By Michael Rodriguez
Last week, we took leave of McMurdo Station by helicopter, to New Harbor, an additional research site about 50 miles away. We stayed for three nights at an established field camp there.
Approaching our field camp.
Our flight was entirely over sea ice, which extends beyond the horizon. The sea ice has been endlessly fascinating to me and it was such a joy to be able to see it from the air. I found this area strikingly beautiful:
An area of drift ice from last summer that refroze this past winter. Drift ice is composed of many ice floes, individual plates of sea ice.
Arrival at New Harbor. We were lucky to have had such a clear day for our flight.
After unloading gear into our hut, we got right to work creating a dive hole in the ice. The first step was to use a battery-powered 10″ diameter auger to remove the first 3 feet of ice. Then a hole was drilled all the way through to the water, 9 feet below the surface. A metal coil through which a hot fluid was circulated (known as a hot finger) was inserted into that hole to melt the ice until the hole was wide enough to dive. We all took turns refueling the hot finger every three hours for about 22 hours.
Andrew working on drilling out the diving hole
As the hot finger ran, we had time for some cards…
and exploration.
An iceberg can be seen on the horizon which appears as a sharp white line. One sometimes feels as if they are on an alien planet here. On land, there are absolutely no detectable signs of life- no lichens or moss growing on the rocks, let alone some sort of little shrub, no birds in the sky, no burrows of little animals, nothing. The only living things are the microbes that live in the perpetually parched and frozen soil.
A pressure ridge created by the sea ice being shove against the shore.
The next afternoon, the dive hole was ready and the divers got to work.
Steve keeps a watchful eye on Jacob and Rowan as they prepare for their first dive here. Diving without the warmth of a dive hut at about 0F (-18 C) presents special challenges. Moisture from the divers’ breath can easily ice over their masks and clog the lines that supply the air from their tanks and are used to inflate their dry suits.
After sleeping in the warmth of the hut on the first night, several of us moved our cots and sleeping bags into the shelter we had set up near the dive hole for a night of sleep on the ice. As we all settled down and got quiet to fall asleep, we were alarmed to hear continuous cracking and popping sounds coming from the ice below us. Reassuring ourselves that the ice was 9 feet thick, we managed to drift off.
Beautiful blue light was transmitted into our shelter through the ice. (At this time of year, the sun does not set, of course.)
Early the next morning, we were awakened by the sound of repeated, deep exhalations. A Weddell seal had discovered the dive hole and was using it to breathe. It returned repeatedly over the course of several hours, taking about 1-1/2 minutes to complete its breathing exercises each time.

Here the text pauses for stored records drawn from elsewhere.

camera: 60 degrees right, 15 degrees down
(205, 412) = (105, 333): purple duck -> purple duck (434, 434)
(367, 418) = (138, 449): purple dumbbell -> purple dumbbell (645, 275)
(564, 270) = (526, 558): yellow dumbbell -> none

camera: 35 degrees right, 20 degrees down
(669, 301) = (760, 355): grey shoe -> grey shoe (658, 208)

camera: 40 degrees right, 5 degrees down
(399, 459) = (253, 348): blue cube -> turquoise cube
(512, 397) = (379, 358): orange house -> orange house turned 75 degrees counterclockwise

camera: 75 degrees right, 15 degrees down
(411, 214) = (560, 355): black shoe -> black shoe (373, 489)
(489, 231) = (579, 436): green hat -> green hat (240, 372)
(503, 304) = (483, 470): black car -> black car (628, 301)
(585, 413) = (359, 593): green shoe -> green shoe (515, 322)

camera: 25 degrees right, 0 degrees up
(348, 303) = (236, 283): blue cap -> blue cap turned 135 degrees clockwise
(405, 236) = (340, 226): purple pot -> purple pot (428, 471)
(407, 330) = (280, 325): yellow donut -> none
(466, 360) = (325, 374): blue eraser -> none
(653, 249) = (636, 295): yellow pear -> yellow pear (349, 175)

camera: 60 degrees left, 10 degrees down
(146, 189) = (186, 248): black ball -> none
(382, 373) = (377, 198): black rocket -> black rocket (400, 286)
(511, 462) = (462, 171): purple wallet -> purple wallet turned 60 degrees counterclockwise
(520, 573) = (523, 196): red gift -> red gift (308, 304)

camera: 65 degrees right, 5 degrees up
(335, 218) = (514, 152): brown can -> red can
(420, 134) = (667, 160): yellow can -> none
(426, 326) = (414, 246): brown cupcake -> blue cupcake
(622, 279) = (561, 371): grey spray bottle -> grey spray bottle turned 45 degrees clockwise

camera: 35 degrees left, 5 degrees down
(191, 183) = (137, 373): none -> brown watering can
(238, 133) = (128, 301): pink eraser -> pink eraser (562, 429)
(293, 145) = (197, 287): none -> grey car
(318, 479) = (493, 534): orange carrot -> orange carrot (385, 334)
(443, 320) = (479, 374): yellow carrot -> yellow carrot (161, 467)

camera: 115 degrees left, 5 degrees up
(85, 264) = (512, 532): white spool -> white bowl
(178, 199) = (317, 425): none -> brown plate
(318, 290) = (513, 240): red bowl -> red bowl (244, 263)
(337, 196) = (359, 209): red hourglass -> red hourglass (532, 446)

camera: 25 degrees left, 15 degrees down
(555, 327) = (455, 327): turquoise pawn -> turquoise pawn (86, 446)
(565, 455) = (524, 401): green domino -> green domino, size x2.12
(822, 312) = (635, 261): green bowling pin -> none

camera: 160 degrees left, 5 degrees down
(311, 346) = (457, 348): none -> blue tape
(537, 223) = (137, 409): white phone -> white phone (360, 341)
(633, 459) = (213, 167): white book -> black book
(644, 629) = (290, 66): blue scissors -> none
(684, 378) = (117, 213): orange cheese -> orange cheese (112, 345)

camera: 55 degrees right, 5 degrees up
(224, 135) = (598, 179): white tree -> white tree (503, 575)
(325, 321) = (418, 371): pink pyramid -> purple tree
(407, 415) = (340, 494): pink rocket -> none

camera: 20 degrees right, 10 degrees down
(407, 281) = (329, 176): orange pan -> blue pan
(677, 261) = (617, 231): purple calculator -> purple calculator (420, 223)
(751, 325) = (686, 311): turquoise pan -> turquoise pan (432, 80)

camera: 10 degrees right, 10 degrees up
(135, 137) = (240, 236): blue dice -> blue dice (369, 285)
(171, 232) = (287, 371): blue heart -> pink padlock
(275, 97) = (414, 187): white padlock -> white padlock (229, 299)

Weddell seal, breathing. They breathe through their nostrils which open and close like valves, allowing them to keep water out while they are diving.
After making our way across the ice to the hut for breakfast, we later returned to find our friend laying comfortably nearby. He spent the next 8 hours there.
In contrast, to the land, the sea below the ice is teaming with life, some of which makes an occasional trip to the surface.
The next day, the divers continued their work below, collecting samples and completing other tasks for their research.
Steve and Andrew preparing for a dive.
After diving was complete, everyone warmed up, had some snacks, and then set off on a hike to Commonwealth Glacier.
Explorers of a remote and alien world
Commonwealth Glacier is at the edge of the McMurdo Dry Valleys, a vast part of Antarctica that receives 1-4 inches of precipitation (water equivalent) per year, classifying it as a desert. This is the front edge of the glacier.
We returned back to our hut at 10 p.m. One thing you do not have to worry about here at this time of the year is the sun setting while you are on your way back from somewhere.
After dinner, I decided to spend another night on the ice rather than drag my stuff back to the hut. I was awoken once again, early the next morning, by deep exhalations. As I stood near the dive/breathing hole, I could hear the other-worldly liquidy-sounding clicking and whistling calls of the seal as it swam below the ice before emerging to breathe.
After just two days, the dive hole had already begun to freeze over. Weddell seals scrape the ice with their teeth to keep their breathing holes open.
The next day, we packed up and made our return trip to McMurdo Station. It was a great privilege and joy to visit such a remote and beautiful place that few others have ever seen.
Jacob and Rowan enjoying our beautiful return flight
Because it is dangerous for divers to fly immediately after diving because the change in altitude can cause decompression sickness (the bends), we flew back below 500′ altitude, giving us a beautiful, low angle view of the landscape.